3.3 Multiple Emergency Vehicles Intersection Crossing

Emergency vehicles include fire brigades, ambulances, and police cars. For single emergency vehicle, network cloud gives priority on the intersection of the road to turn on the green light on ITLS till the emergency vehicle crosses the traffic light. The third phase of the proposed scheme highlights the fact that it is not always possible that multiple emergency vehicles would not need to cross the intersection in a short difference of time span. In such cases, a mechanism needs to be developed for taking the decision about how to ensure that the maximum number of people in emergency situation could be saved. For multiple emergency vehicle approaching traffic signal from multiple directions at same time, then the selection of the traffic lane to be given prioritised green traffic signal, the below equation is to be used, where x is the intersection crossing impact,

$$\displaystyle \begin{aligned} f(x)=(a*.3)*(b*.7), \end{aligned} $$
(9.1)

a =  the number of persons affected and b =  incident severity. The weightage assigned to the incident severity is high, and this is due to the below mentioned reasons. In case the number of persons involved is very large but the incident severity is very low, the overall criticality of the event is considerably low. Similarly even if the number of persons involved is low but incident severity is very high, then the criticality of the event is considerably high as the untimely reaching of emergency vehicle may lead to loss of lives.

Another case of multiple emergency vehicles reaching the intersection point could be that the emergency vehicles are coming from opposite directions and need to go straight ahead. Thus, in such case strict straight green traffic light signal could be turned on for both the sides.

Final case could be that multiple emergency vehicles are coming from all the sides of the intersection.
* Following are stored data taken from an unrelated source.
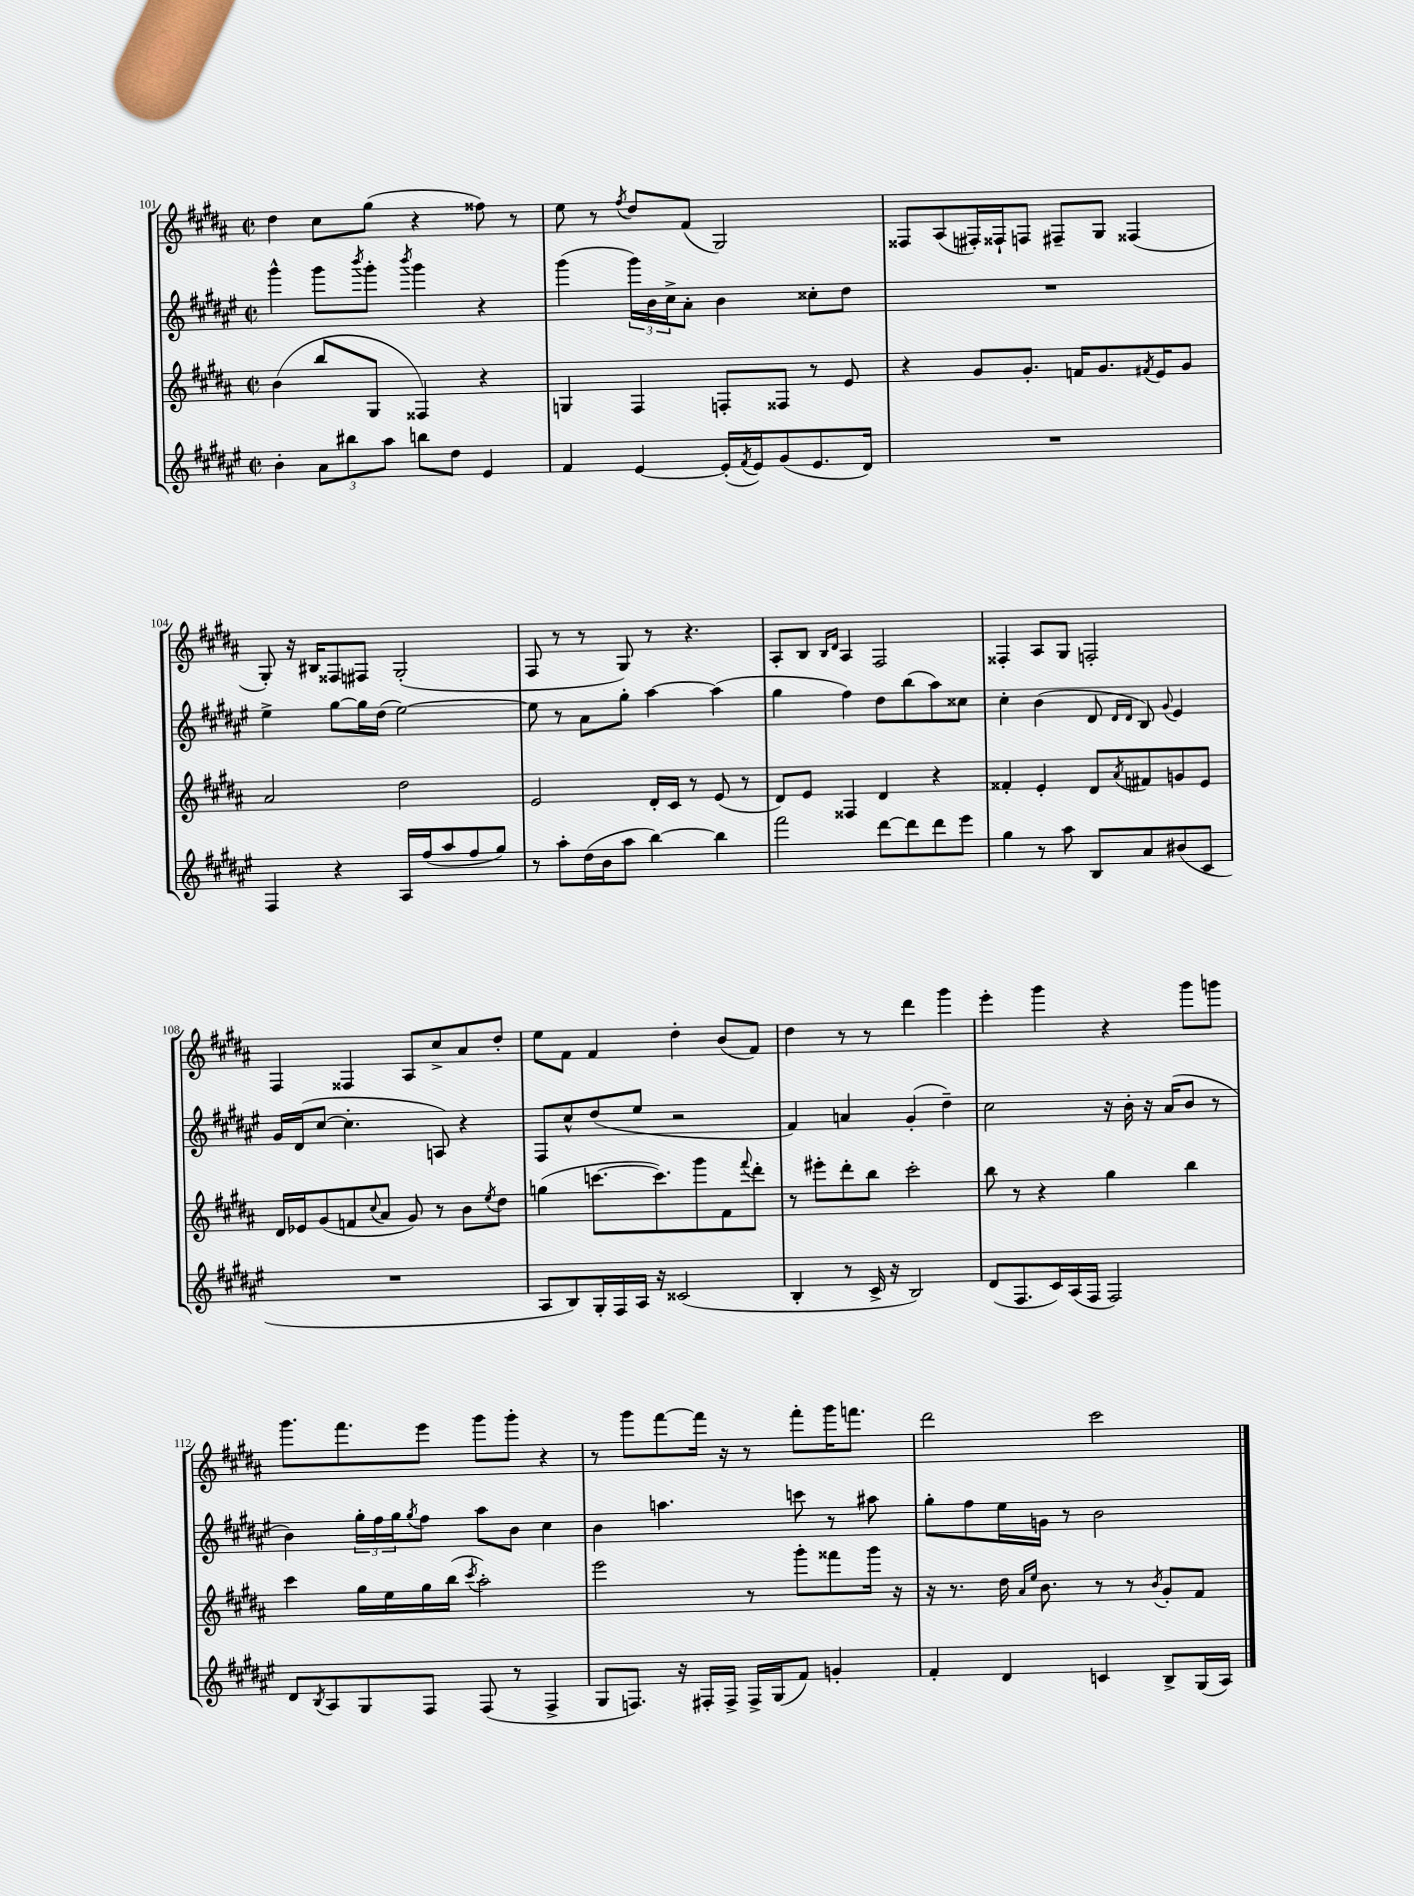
<<
\new StaffGroup <<
\new Staff = "s0" {
    \clef treble \key b \major \defaultTimeSignature \time 2/2
    dis''4 cis''8 gis''8( r4 fisis''8) r8 |
    e''8 r8 \acciaccatura { fis''8 } dis''8 fis'8( gis2) |
    fisis8 ais8( fis16-.) fisis16-! f8 fis8-- gis8 fisis4( |
    gis8-.) r16 bis16 fisis8 fis8 gis2-.( |
    fis8 r8 r8 gis8) r8 r4. |
    ais8-. b8 \grace { b16 dis'16 } ais4 fis2 |
    fisis4-. ais8 gis8 f2-. |
    fis4 fisis4 ais8 cis''8-> ais'8 dis''8-. |
    e''8 fis'8 fis'4 dis''4-. b'8( fis'8) |
    dis''4 r8 r8 dis'''4 gis'''4 |
    e'''4-. gis'''4 r4 gis'''8 g'''8 |
    gis'''8. fis'''8. e'''8 gis'''8 gis'''8-. r4 |
    r8 gis'''8 fis'''8~ fis'''16 r16 r8 fis'''8-. gis'''16 f'''8. |
    dis'''2 cis'''2 \bar "|." |
}
\new Staff = "s1" {
    \clef treble \key fis \major \defaultTimeSignature \time 2/2
    gis'''4-^ gis'''8 \acciaccatura { b'''8 } gis'''8-. \acciaccatura { b'''8 } gis'''4 r4 |
    gis'''4( \tuplet 3/2 { gis'''16) b'16 cis''16-> } ais'8-. b'4 cisis''8-. dis''8 |
    R1 |
    eis''4-> gis''8~ gis''16 dis''16( eis''2~) |
    eis''8 r8 ais'8 gis''8-. ais''4~ ais''4( |
    gis''4 fis''4) dis''8 b''8( ais''8) cisis''8 |
    cis''4-. b'4( dis'8 \grace { dis'16 dis'16 } b8) \appoggiatura { gis'8 } eis'4 |
    gis'16 dis'16( cis''8~ cis''4.-. a8) r4 |
    fis8 cis''8-^ dis''8( eis''8 r2 |
    fis'4) a'4 gis'4-.( dis''4--) |
    cis''2 r16 b'16-. r16 ais'16( b'8 r8 |
    b'4) \tuplet 3/2 { gis''16-. fis''16 gis''16 } \acciaccatura { gis''8 } fis''8 ais''8 b'8 cis''4 |
    b'4 a''4. c'''8 r8 ais''8 |
    gis''8-. fis''8 eis''16 g'16 r8 b'2 \bar "|." |
}
\new Staff = "s2" {
    \clef treble \key b \major \defaultTimeSignature \time 2/2
    b'4( b''8 gis8 fisis4) r4 |
    g4 fis4 f8-. fisis8 r8 e'8 |
    r4 gis'8 gis'8.-. f'16 gis'8. \acciaccatura { fis'8 } e'16 gis'8 |
    ais'2 dis''2 |
    e'2 dis'16-. cis'16 r8 e'8( r8 |
    dis'8) e'8 fisis4 dis'4 r4 |
    fisis'4-. e'4-. dis'8 \acciaccatura { ais'8 } fis'8 g'8 e'8 |
    dis'16 ees'16 gis'8( f'8 \appoggiatura { cis''8 } ais'8 gis'8) r8 b'8 \acciaccatura { e''8 } dis''8 |
    g''4( c'''8.~ c'''8.) gis'''8 fis'8 \appoggiatura { fis'''8 } dis'''8-. |
    r8 eis'''8-. dis'''8-. b''8 cis'''2-. |
    b''8 r8 r4 gis''4 b''4 |
    cis'''4 gis''16 e''16 gis''16 b''16( \acciaccatura { cis'''8 } ais''2-.) |
    e'''2 r8 gis'''8-. fisis'''8 gis'''16 r16 |
    r16 r8. dis''16 \grace { ais'16 e''16 } b'8. r8 r8 \acciaccatura { b'8 } gis'8-. fis'8 \bar "|." |
}
\new Staff = "s3" {
    \clef treble \key fis \major \defaultTimeSignature \time 2/2
    b'4-. \tuplet 3/2 { ais'8 bis''8 ais''8 } b''8 dis''8 eis'4 |
    fis'4 eis'4~ eis'16-.( \acciaccatura { fis'8 } eis'16) gis'8( eis'8. dis'16) |
    R1 |
    fis4 r4 ais16 fis''16( ais''8 fis''8 gis''8) |
    r8 ais''8-. dis''16( b'16 ais''8 b''4~) b''4 |
    fis'''2 dis'''8~ dis'''8 dis'''8 eis'''8 |
    gis''4 r8 ais''8 b8 ais'8 bis'8( cis'8 |
    R1 |
    ais8 b8) gis16-. fis16 ais16 r16 cisis'2( |
    b4-. r8 cis'16-> r16 b2) |
    dis'8( fis8. cis'16) ais16( fis16 fis2) |
    dis'8 \acciaccatura { b8 } ais8 gis8 fis8 fis8( r8 fis4-> |
    gis8 f8.) r16 fis16-. fis16-> fis16-> gis16( fis'8) g'4-. |
    fis'4-. dis'4 c'4 b8-> gis16( ais16) \bar "|." |
}
>>
>>
\layout { \context { \Score currentBarNumber = #101 } }
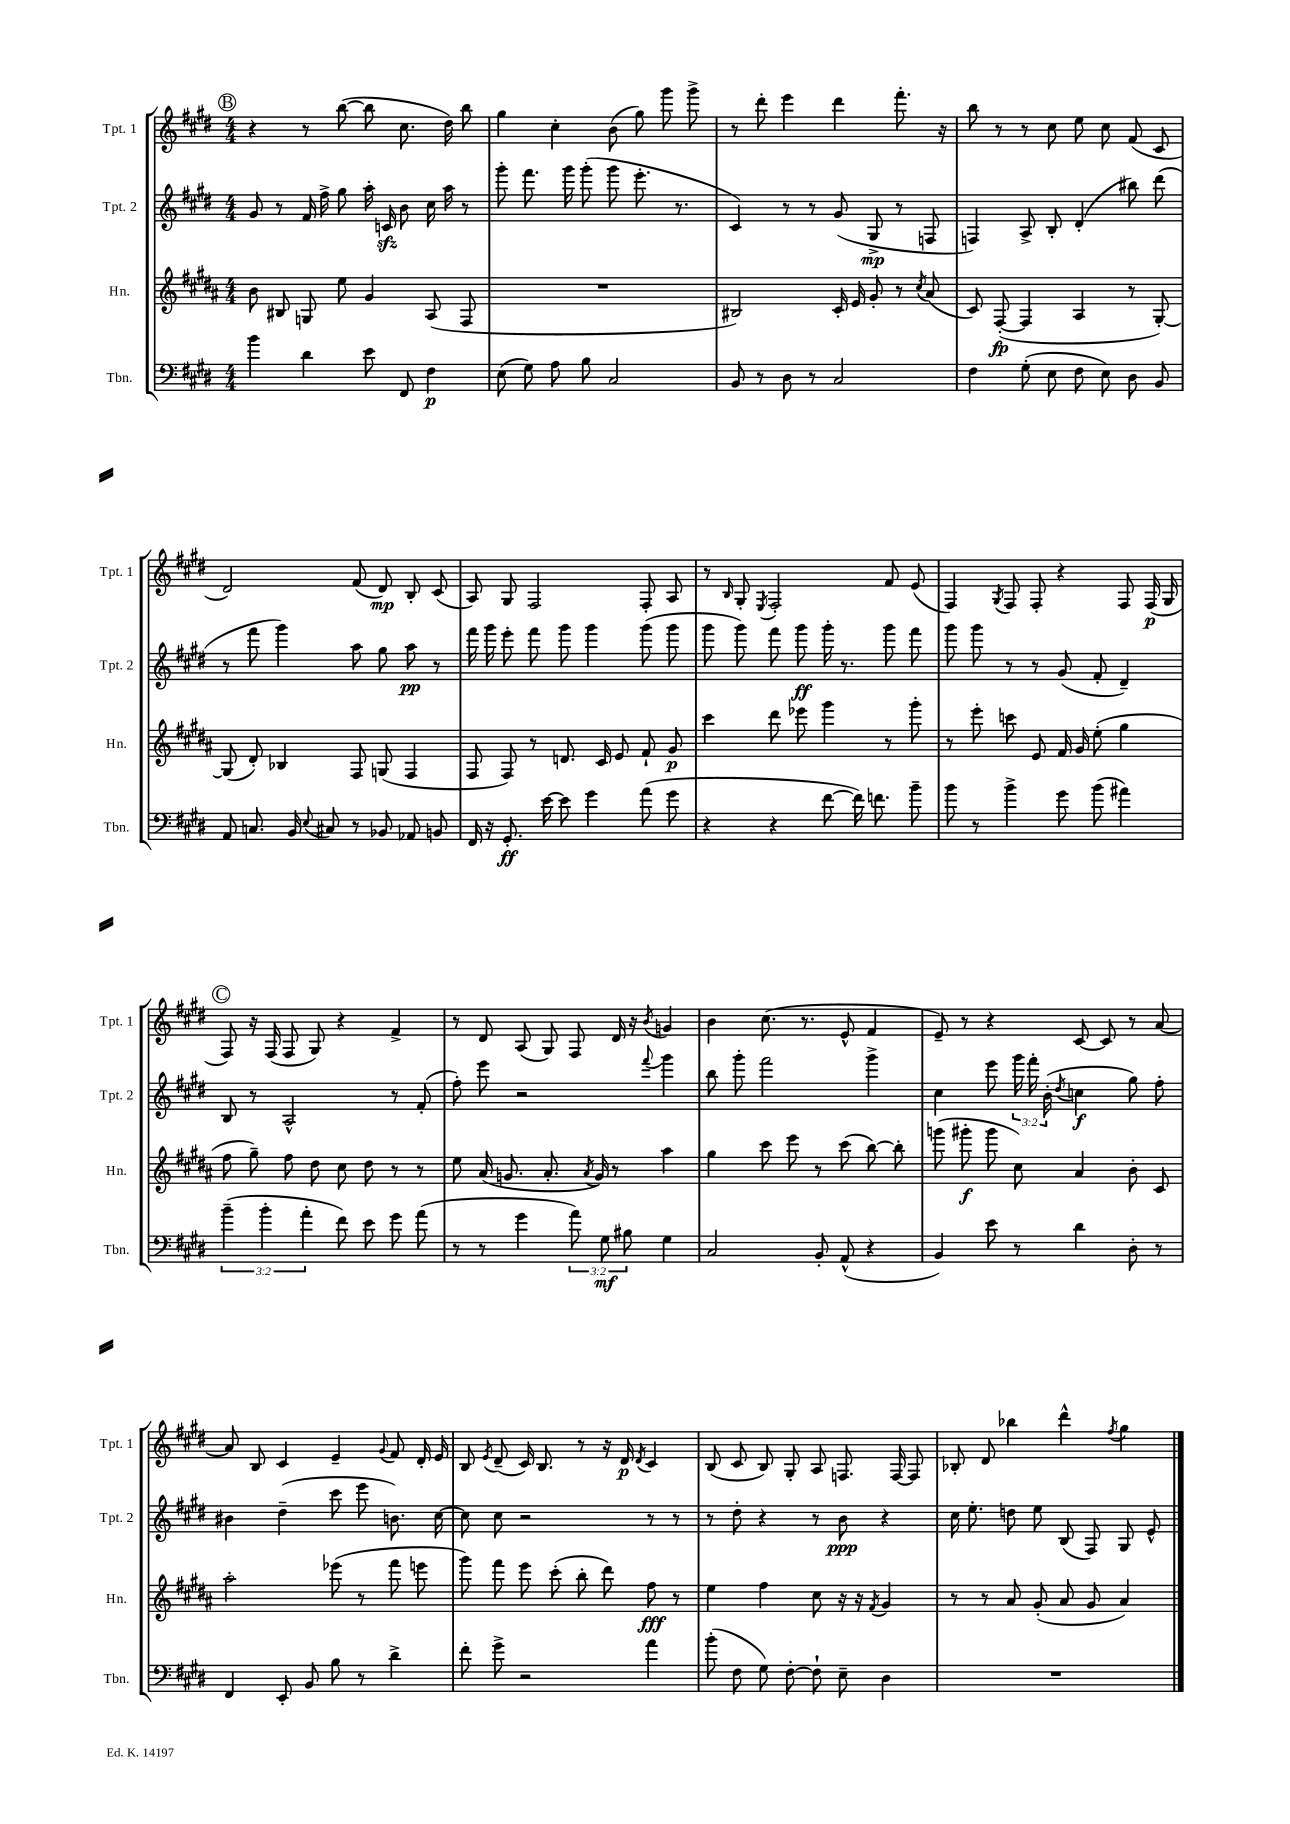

In such scenario, collective intersection crossing impact of different combinations needs to be evaluated such that intersection crossing impact is maximised and the emergency vehicles crossing the intersection do not collide with each other.

4 Conclusion and Future Scope

This chapter discusses a four-layered architecture for ITS as well as proposes a scheme for implementation of ITLS while considering various parameters related to the emergency vehicles and emergency situations. The proposed scheme suggests the usage of PON data notation for light-weight communication of reporting data and explains the various factors related to the need of real-time route evaluation and dissemination for emergency vehicles. The scheme takes into consideration that either emergency vehicle may lose connection to cloud/edge or RSU may lose connection to the cloud/edge and proposes a solution when only one of them fails. The proposed scheme needs to be evaluated by using real-time data or simulated data for the validation of the benefits proposed. Furthermore, research may be carry-forwarded for offline–online sync-based information dissemination mechanisms in the smart cities.